Hoy en día no sólo sufren esta decepción los japoneses, sino que cualquier ciudadano del mundo está expuesto a ella.

Comparada con la imagen que nos han vendido de la realidad de muchos lugares, la que nos recibe cuando nos animamos a descubrirla no coincide en absoluto. En nuestra enfermiza obsesión por mejorar nuestro propio aspecto y por mejorarlo todo, escondiendo lo que no nos interesa que se vea, los retoques digitales nos ponen en bandeja la posibilidad de convertir lo defectuoso en perfecto, aunque la realidad no se parezca en nada a todo eso que mostramos en nuestra realidad alternativa.

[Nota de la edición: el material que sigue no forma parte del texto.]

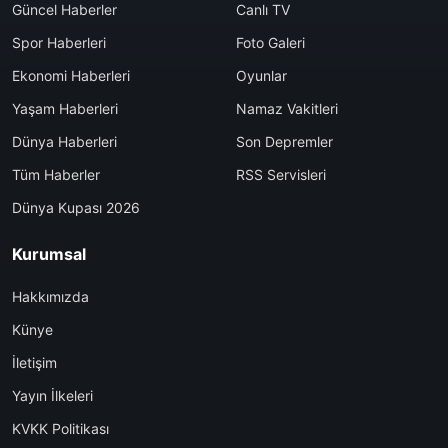
Güncel Haberler
Canlı TV
Spor Haberleri
Foto Galeri
Ekonomi Haberleri
Oyunlar
Yaşam Haberleri
Namaz Vakitleri
Dünya Haberleri
Son Depremler
Tüm Haberler
RSS Servisleri
Dünya Kupası 2026
Kurumsal
Hakkımızda
Künye
İletişim
Yayın İlkeleri
KVKK Politikası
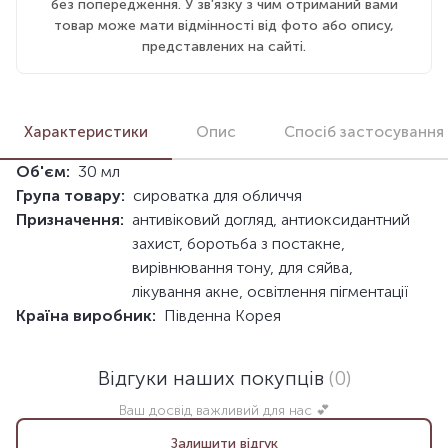
без попередження. У зв'язку з чим отриманий вами
товар може мати відмінності від фото або опису,
представлених на сайті.
Характеристики
Опис
Спосіб застосування
Об'єм:
30 мл
Група товару:
сироватка для обличчя
Призначення:
антивіковий догляд, антиоксидантний
захист, боротьба з постакне,
вирівнювання тону, для сяйва,
лікування акне, освітлення пігментації
Країна виробник:
Південна Корея
Відгуки наших покупців
(0)
Ваш досвід важливий для нас 💕
Залишити відгук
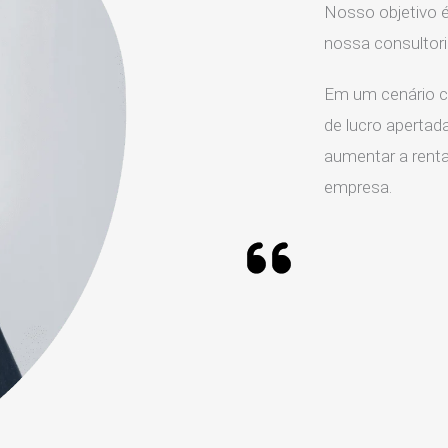
Nosso objetivo é
nossa consultor
Em um cenário c
de lucro apertada
aumentar a rentab
empresa.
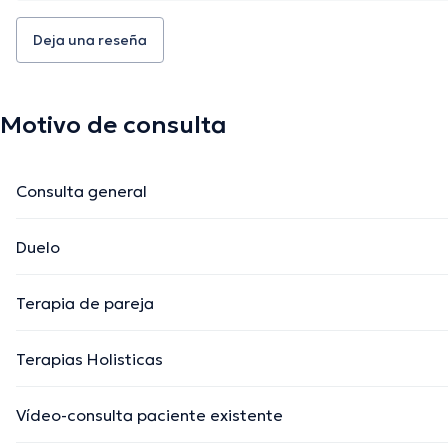
Deja una reseña
Motivo de consulta
Consulta general
Duelo
Terapia de pareja
Terapias Holisticas
Vídeo-consulta paciente existente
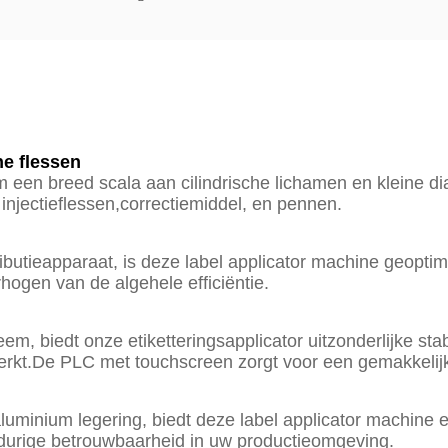
ne flessen
 een breed scala aan cilindrische lichamen en kleine di
injectieflessen,correctiemiddel, en pennen.
utieapparaat, is deze label applicator machine geoptimal
hogen van de algehele efficiëntie.
, biedt onze etiketteringsapplicator uitzonderlijke stabi
rkt.De PLC met touchscreen zorgt voor een gemakkelijke
luminium legering, biedt deze label applicator machine 
gdurige betrouwbaarheid in uw productieomgeving.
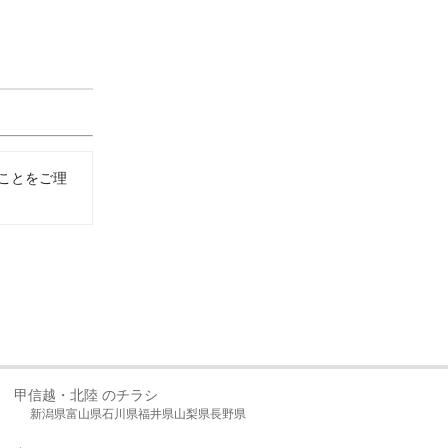
ことをご理
甲信越・北陸 のチラシ
新潟県
富山県
石川県
福井県
山梨県
長野県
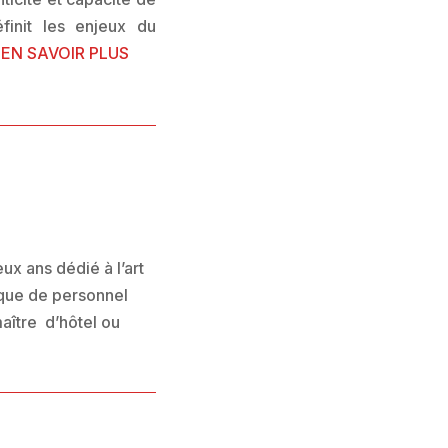
finit les enjeux du
 EN SAVOIR PLUS
x ans dédié à l’art
nque de personnel
maître d’hôtel ou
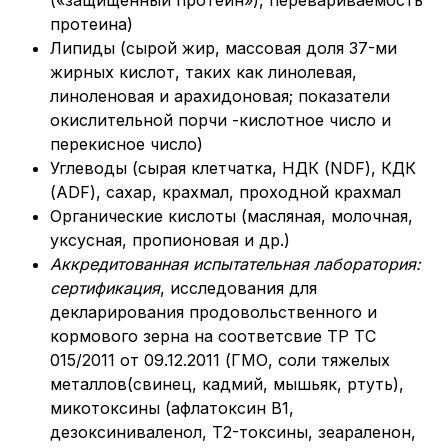
(«защищенный протеин»), перевариваемость
протеина)
Липиды (сырой жир, массовая доля 37-ми
жирных кислот, таких как линолевая,
линоленовая и арахидоновая; показатели
окислительной порчи -кислотное число и
перекисное число)
Углеводы (сырая клетчатка, НДК (NDF), КДК
(ADF), сахар, крахмал, проходной крахмал
Органические кислоты (масляная, молочная,
уксусная, пропионовая и др.)
Аккредитованная испытательная лаборатория:
сертификация
, исследования для
декларирования продовольственного и
кормового зерна на соответсвие ТР ТС
015/2011 от 09.12.2011 (ГМО, соли тяжелых
металлов(свинец, кадмий, мышьяк, ртуть),
микотоксины (афлатоксин B1,
дезоксиниваленол, Т2-токсины, зеараленон,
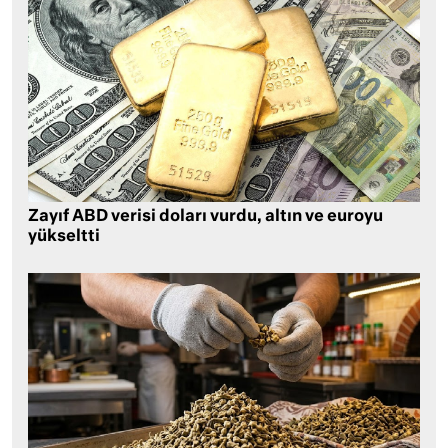
Zayıf ABD verisi doları vurdu, altın ve euroyu
yükseltti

Basta andar un rato por las calles de un pueblo o de una ciudad para darnos cuenta de que toda esa gente perfecta que se asoma a las ventanas de Instagram no baja nunca a darse una vuelta por esas calles ni se rebaja a codearse con las personas de carne y hueso.

Quizá lo más triste sea que alguien haya crecido creyendo que el mundo real era ése que le enseñaron a través de las pantallas. El día que ese alguien se digne a bajar de las nubes y descubra cómo es París de verdad, como los japoneses, quizá se maree y sufra alucinaciones. Porque, como bien cantaba Serrat, "Nunca es triste la verdad, lo que no tiene es remedio".